Erin Lawrence-Roseman, University of California, Berkeley; and Debby Sneed, California State University, Long Beach


Akropolis Kore 683, known as the “Red Shoes Kore,” is unusual, to say the least. The proportions of this kore point to her being modeled on a woman with dwarfism, which has usually led to her being dismissed as poor quality, or viewed as some kind of clownish joke, inappropriate to the holy setting of the Athenian Acropolis. However, a reexamination of the Red Shoes Kore reveals that the seeming idiosyncrasies of her appearance were deliberate choices made by the artist or, perhaps more likely, the patrons, who dedicated this statue to celebrate their family’s wealth and success. The quality of the sculpting is similar to other, more renowned Acropolis korai, while traces of paint reveal that the detail work was particularly fine.
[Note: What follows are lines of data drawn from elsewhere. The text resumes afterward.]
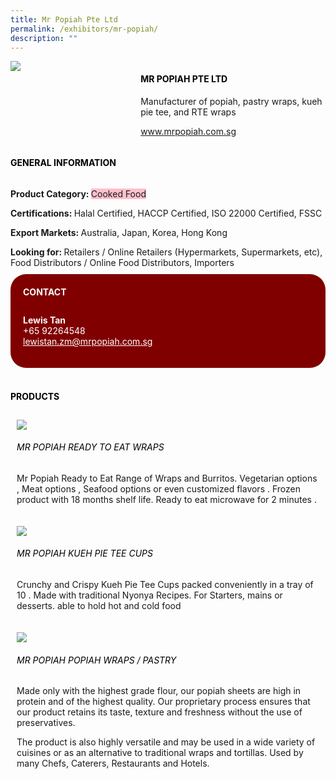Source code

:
 ```yaml
---
title: Mr Popiah Pte Ltd
permalink: /exhibitors/mr-popiah/
description: ""
---
```

<head>
	<div class="flex-paragraph">
		<!--hi there! this is a comment and will provide you with instructional guides-->
		<!--insert booth number here!-->
		<p style="text-transform: uppercase"></p></div>
			<div class="flex-container" style="display: flex; flex-wrap: wrap;">
				<!--insert DOWNLOAD link of company logo between the " marks!-->
			<div class="card sgds" style="flex: 1 1 40%; display: block;"><img src="https://drive.google.com/u/0/uc?id=1zgC7L4PipqM2Zj217ADqGUKXQ5G1F92g&export=download"></div>
	<div class="card-sgds" style="flex: 1 1 58%; display: block; margin-left: 3px">
		<h4 style="text-transform: uppercase; color: black;"><!--insert the exhibitor's name between the <b> tags here--><b>Mr Popiah Pte Ltd</b></h4><!--insert the exhibitor's description between the <p> tags here-->
		<p>Manufacturer of popiah, pastry wraps, kueh pie tee, and RTE wraps</p>
		<!--insert the exhibitor's website link, making sure there is "https:// www." present please. make sure the entire https link goes in between the " marks-->
		<p><a href="https://www.mrpopiah.com.sg" target="_blank"><!--insert the www website link here (no need for https)-->www.mrpopiah.com.sg</a></p>
	</div>
</div>
</head>

<body>
	<h4 style="text-transform: uppercase; color: black;"><b>General Information</b></h4>
		<div class="flex-container" style="display: flex; flex-wrap: wrap;">
			<div class="card sgds" style="flex: 1 1 65%; display: block; align-self: stretch">
			<div class="flex-paragraph">
			<p><b>Product Category: </b><span style=" background-color: pink; border-radius: 10 px;"><!--insert the exhibitor's pdt cat between the <p> tags here-->Cooked Food</span></p> 
				<p><b>Certifications: </b><!--insert all the exhibitor's certifications between the </b> and </p> here-->Halal Certified, HACCP Certified, ISO 22000 Certified, FSSC</p>
			<p><b>Export Markets: </b><!--insert all the exhibitor's export markets between the </b> and </p> here-->Australia, Japan, Korea, Hong Kong</p>
			<p style="margin-bottom: 10px;"><b>Looking for: </b><!--insert all the exhibitor's potential business partners between the </b> and </p> here-->Retailers / Online Retailers (Hypermarkets, Supermarkets, etc), Food Distributors / Online Food Distributors, Importers</p>
			</div>
		</div>
		<div class="card sgds" style="flex: 1 1 35%; padding: 10px; display: block; background-color: maroon; border-radius: 25px; align-self: center;">
		<h4 style="color: white; margin-top: 10px; margin-left: 10px;">CONTACT</h4>
		<div class="flex-paragraph">
			<!--replace with exhibitor's: -->
			<p style="padding: 10px; color: white;"><b><!-- POC name-->Lewis Tan</b><br><!--contact number-->+65 92264548<br><!-- for linking purposes, insert their email after "mailto:"...--><a href="mailto:lewistan.zm@mrpopiah.com.sg" style="color: white;"><!--...and also include the display email before </a> here-->lewistan.zm@mrpopiah.com.sg</a></p>
		</div>
			</div>
		</div>
	<br>
		<h4 style="text-transform: uppercase; color: black;"><b>products</b></h4>
<div style="display: flex; flex-wrap: wrap;">
  <div class="card sgds" style="flex: 1 1 47%; margin: 10px; display: block;"><!--insert the exhibitor's DOWNLOAD image for product between the " marks here-->
	<div class="flex-image" style="display: block;"><img src="https://drive.google.com/u/0/uc?id=1ndk6xuajWWFTWpjVKL2GkAbVoPE4uNU-&export=download"></div>
	<div class="flex-paragraph">
		<h6 style="text-transform: uppercase; color: black;"><!--insert product name before </h6> and product description after <p>-->Mr Popiah Ready to Eat Wraps</h6>
		<p>Mr Popiah Ready to Eat Range of Wraps and Burritos. Vegetarian options , Meat options , Seafood options or even customized flavors . Frozen product with 18 months shelf life. Ready to eat microwave for 2 minutes .</p></div>
	</div>
		<div class="card sgds" style="flex: 1 1 47%; margin: 10px; display: block;">
		<div class="flex-image" style="display: block;"><img src="https://drive.google.com/u/0/uc?id=1Nxyj4nSz4DzvgyZ2Dqw130R4cNg1NPhh&export=download"></div>
	<div class="flex-paragraph">
		<h6 style="text-transform: uppercase; color: black;">Mr Popiah Kueh Pie Tee Cups</h6>
		<p>Crunchy and Crispy Kueh Pie Tee Cups packed conveniently in a tray of 10 . Made with traditional Nyonya Recipes. For Starters, mains or desserts. able to hold hot and cold food</p></div>
	</div>
		<div class="card sgds" style="flex: 1 1 47%; margin: 10px; display: block;">
		<div class="flex-image" style="display: block;"><img src="https://drive.google.com/u/0/uc?id=12TMj6SFPyom68v1vNvs8dZPmPXEzz3jz&export=download"></div>
	<div class="flex-paragraph">
		<h6 style="text-transform: uppercase; color: black;">Mr Popiah Popiah Wraps / Pastry</h6>
		<p>Made only with the highest grade flour, our popiah sheets are high in protein and of the highest quality. Our proprietary process ensures that our product retains its taste, texture and freshness without the use of preservatives.
			
The product is also highly versatile and may be used in a wide variety of cuisines or as an alternative to traditional wraps and tortillas. Used by many Chefs, Caterers, Restaurants and Hotels.</p></div>
		</div>
	<!--don't delete these 2 tags. double check how the layout looks on the right too and lemme know if there are any problems! thank u so much for ur hardwork!-->
	</div>
</body>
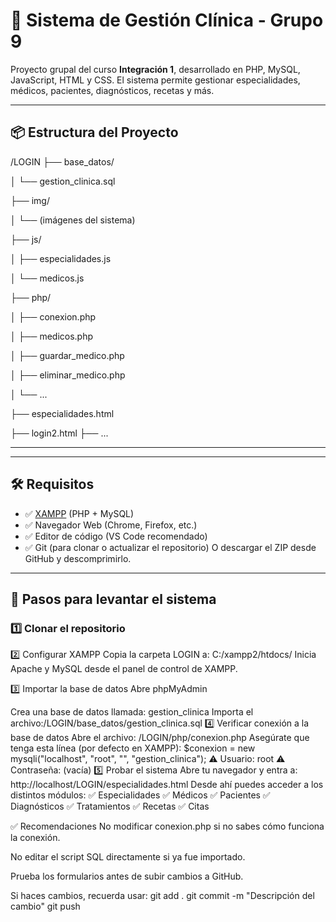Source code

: # 🏥 Sistema de Gestión Clínica - Grupo 9

Proyecto grupal del curso **Integración 1**, desarrollado en PHP, MySQL, JavaScript, HTML y CSS. El sistema permite gestionar especialidades, médicos, pacientes, diagnósticos, recetas y más.

---

## 📦 Estructura del Proyecto
/LOGIN
├── base_datos/

│ └── gestion_clinica.sql

├── img/

│ └── (imágenes del sistema)

├── js/

│ ├── especialidades.js

│ └── medicos.js

├── php/

│ ├── conexion.php

│ ├── medicos.php

│ ├── guardar_medico.php

│ ├── eliminar_medico.php

│ └── ...

├── especialidades.html

├── login2.html
├── ...

---

---

## 🛠️ Requisitos

- ✅ [XAMPP](https://www.apachefriends.org/es/index.html) (PHP + MySQL)
- ✅ Navegador Web (Chrome, Firefox, etc.)
- ✅ Editor de código (VS Code recomendado)
- ✅ Git (para clonar o actualizar el repositorio)
O descargar el ZIP desde GitHub y descomprimirlo.
---

## 🚀 Pasos para levantar el sistema

### 1️⃣ Clonar el repositorio
2️⃣ Configurar XAMPP
 Copia la carpeta LOGIN a:
C:/xampp2/htdocs/
Inicia Apache y MySQL desde el panel de control de XAMPP.

3️⃣ Importar la base de datos
Abre phpMyAdmin

Crea una base de datos llamada: gestion_clinica
Importa el archivo:/LOGIN/base_datos/gestion_clinica.sql
4️⃣ Verificar conexión a la base de datos
Abre el archivo:
/LOGIN/php/conexion.php
Asegúrate que tenga esta línea (por defecto en XAMPP):
$conexion = new mysqli("localhost", "root", "", "gestion_clinica");
⚠️ Usuario: root
⚠️ Contraseña: (vacía)
5️⃣ Probar el sistema
Abre tu navegador y entra a:
http://localhost/LOGIN/especialidades.html
Desde ahí puedes acceder a los distintos módulos:
✅ Especialidades
✅ Médicos
✅ Pacientes
✅ Diagnósticos
✅ Tratamientos
✅ Recetas
✅ Citas

✅ Recomendaciones
No modificar conexion.php si no sabes cómo funciona la conexión.

No editar el script SQL directamente si ya fue importado.

Prueba los formularios antes de subir cambios a GitHub.

Si haces cambios, recuerda usar:
git add .
git commit -m "Descripción del cambio"
git push
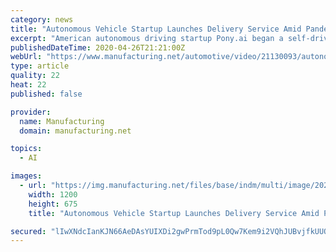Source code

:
 ```yaml
---
category: news
title: "Autonomous Vehicle Startup Launches Delivery Service Amid Pandemic"
excerpt: "American autonomous driving startup Pony.ai began a self-driving taxi pilot project in Southern California. But as the coronavirus pandemic emerged in the"
publishedDateTime: 2020-04-26T21:21:00Z
webUrl: "https://www.manufacturing.net/automotive/video/21130093/autonomous-vehicle-startup-launches-delivery-service-amid-pandemic"
type: article
quality: 22
heat: 22
published: false

provider:
  name: Manufacturing
  domain: manufacturing.net

topics:
  - AI

images:
  - url: "https://img.manufacturing.net/files/base/indm/multi/image/2020/04/Thumb2.5ea1dc01c7b78.png?auto=format&fit=max&w=1200"
    width: 1200
    height: 675
    title: "Autonomous Vehicle Startup Launches Delivery Service Amid Pandemic"

secured: "lIwXNdcIanKJN66AeDAsYUIXDi2gwPrmTod9pL0Qw7Kem9i2VQhJUBvjfkUUOtNB9PLdBC7MVwY+u42QEaaYBEsP9iAcUL86Vb1A/fxuToLWLDLaOlxuQDVon+fHevd2LEDBE8Cb3ZnD3WOyKMcoarPZ77QdKp+AeMZzBwpjI5Rb19m7zGLUFa9b6Pi8PlbY0c2fB8MEQlRz0PdlYgV5/dxk0XRbTYbevyqdiZlSEn5a8h9XDFq3E39TOX4o2c/G/HTuoBsdBNUE/Lm8FzQ85h3Oqapa0mIWm/yNYKSvIUoJ7/+0E7q3v0A0EMSHVwmn;rE2FE41gvam7hGb4MKcnag=="
---
```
Her unique proportions are also idealized in their own way and hint that she may have been modeled after a living person with dwarfism, likely a member of the dedicating family. The pointed red shoes for which she is best known, combined with her atypical chiton, suggest an Etruscan origin for her costume, with these luxurious imports further emphasizing the wealth of the family she represents. Ultimately, this often-overlooked and maligned kore encourages us to reimagine the definition of the “ideal body” in archaic Greece and to consider her role in relation to foreign connections, luxury, disability, and devotion among the elite members of sixth century B.C.E. Athens.